Di negara-negara maju seperti Amerika Serikat dan Inggris, NCB telah diterapkan untuk menyita aset-aset yang diduga terkait dengan kejahatan tanpa surat perintah menunggu hukuman pidana.
Misalnya, di Amerika Serikat, pemerintah dapat menyita properti yang diduga merupakan hasil kegiatan ilegal melalui Civil Forfeiture Reform Act, yang memperbolehkan penyitaan masyarakat dalam kasus-kasus di mana sulit untuk mendapatkan bukti suatu kasus pidana.
Di Inggris, pemerintah juga dapat menyita properti yang diduga terkait dengan kejahatan terorganisir melalui proses serupa, yang khususnya berguna dalam kasus di mana terdapat bukti tidak langsung atau saksi yang menolak memberikan kesaksian.
Hardjuno menegaskan, Indonesia harus belajar dari negara-negara tersebut, yang membuktikan efektivitas penggunaan aset publik dalam pemberantasan korupsi dan kejahatan keuangan berat.
“Jika DPR memahami manfaat undang-undang ini, sebaiknya DPR lebih progresif dan berani memasukkan undang-undang pemusnahan aset ke dalam Prolegnas,” tegasnya.
Dengan usulan aturan tersebut, negara bisa memulihkan pemanfaatan perekonomian secara umum, meski dalam kasus sulit seperti menerima Rp 1 triliun di rumah mantan hakim Mahkamah Agung.
Hardjuno juga mengingatkan, pembahasan RUU ini tidak hanya untuk mendorong pemulihan aset publik, tapi juga kepada empat penegak hukum di Indonesia.

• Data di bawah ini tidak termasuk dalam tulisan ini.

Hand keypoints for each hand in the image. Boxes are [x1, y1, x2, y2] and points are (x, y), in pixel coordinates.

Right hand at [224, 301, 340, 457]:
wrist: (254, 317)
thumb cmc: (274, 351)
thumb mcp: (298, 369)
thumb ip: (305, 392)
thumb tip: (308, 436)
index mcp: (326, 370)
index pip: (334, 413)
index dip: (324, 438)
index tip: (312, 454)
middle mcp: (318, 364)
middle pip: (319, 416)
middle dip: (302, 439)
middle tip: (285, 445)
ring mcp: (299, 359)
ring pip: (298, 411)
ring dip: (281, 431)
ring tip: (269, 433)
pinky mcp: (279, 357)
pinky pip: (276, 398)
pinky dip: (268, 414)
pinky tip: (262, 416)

Hardjuno juga menekankan pentingnya pembuktian yang tinggi dalam penerapan NCB untuk melindungi hak-hak masyarakat, sekaligus memberikan kewenangan kepada negara untuk melakukan penyitaan atas barang-barang yang diduga disita.
Contoh praktis penerapan NCB seperti yang dilakukan di Inggris dapat diterapkan di Indonesia agar sistem ini konsisten dengan prinsip hak asasi manusia dan prinsip hukum, ujarnya.

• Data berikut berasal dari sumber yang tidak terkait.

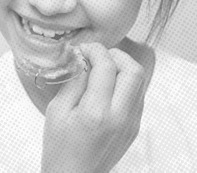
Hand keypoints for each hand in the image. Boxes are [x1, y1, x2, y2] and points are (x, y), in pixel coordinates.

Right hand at [41, 42, 150, 172]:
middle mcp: (121, 116)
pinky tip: (108, 86)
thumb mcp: (57, 110)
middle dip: (116, 55)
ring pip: (139, 81)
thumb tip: (84, 59)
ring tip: (102, 69)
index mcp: (96, 112)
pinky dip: (125, 81)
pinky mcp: (135, 127)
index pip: (107, 67)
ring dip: (122, 67)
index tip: (83, 49)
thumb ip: (74, 81)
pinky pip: (137, 94)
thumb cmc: (59, 147)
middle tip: (97, 56)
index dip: (95, 50)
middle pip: (133, 70)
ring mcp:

Di tengah kerugian negara akibat korupsi yang mencapai ratusan juta, Hardjuno menegaskan RUU perampasan aset bisa menjadi solusi percepatan pemulihan aset.
Berdasarkan data Indonesia Corruption Watch (ICW), kerugian pemerintah yang diperoleh melalui kegiatan ilegal kini hanya mewakili sebagian kecil dari total kerugian yang ada.

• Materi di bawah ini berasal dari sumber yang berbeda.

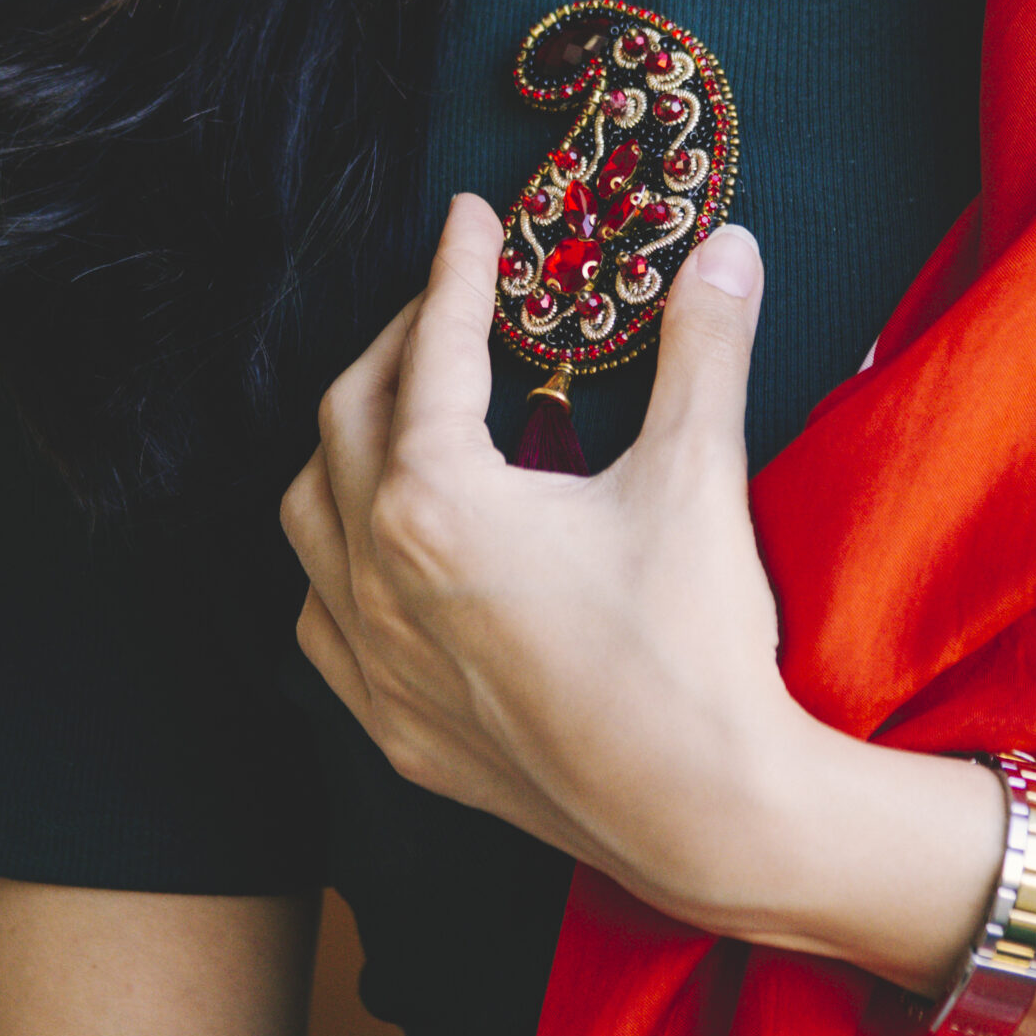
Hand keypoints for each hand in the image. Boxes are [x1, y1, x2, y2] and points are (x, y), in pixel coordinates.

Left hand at [280, 192, 818, 928]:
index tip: (471, 219)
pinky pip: (320, 618)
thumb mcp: (697, 475)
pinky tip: (383, 550)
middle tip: (452, 305)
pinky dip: (336, 561)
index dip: (455, 271)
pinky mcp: (391, 726)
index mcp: (436, 500)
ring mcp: (373, 658)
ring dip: (346, 447)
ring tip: (407, 413)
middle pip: (349, 415)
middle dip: (397, 343)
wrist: (707, 815)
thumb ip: (704, 348)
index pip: (432, 350)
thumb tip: (727, 246)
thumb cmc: (695, 646)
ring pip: (307, 516)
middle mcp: (378, 574)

“Dengan RUU ini diharapkan pemerintah dapat mengambil langkah yang lebih tegas dan efektif dalam melakukan penyitaan harta benda koruptor, yang secara langsung akan memperkuat anggaran pemerintah untuk kepentingan masyarakat,” kata Hardjuno.
Hardjuno menegaskan, tertundanya pembahasan RUU Perampasan Aset merupakan hilangnya kesempatan bagi Indonesia untuk memperkuat upaya pemberantasan korupsi.
“Kita membutuhkan keberanian dan pemahaman yang mendalam dari seluruh anggota negara agar dapat segera melaksanakan arahan ini, dan melalui RUU ini, Indonesia dapat membangun sistem hukum yang lebih tangguh dalam menghadapi korupsi, namun pada saat yang sama. memperkuat kepercayaan diri bangsa. komitmen negara untuk melindungi barang publik dari kejahatan,” ujarnya. dll.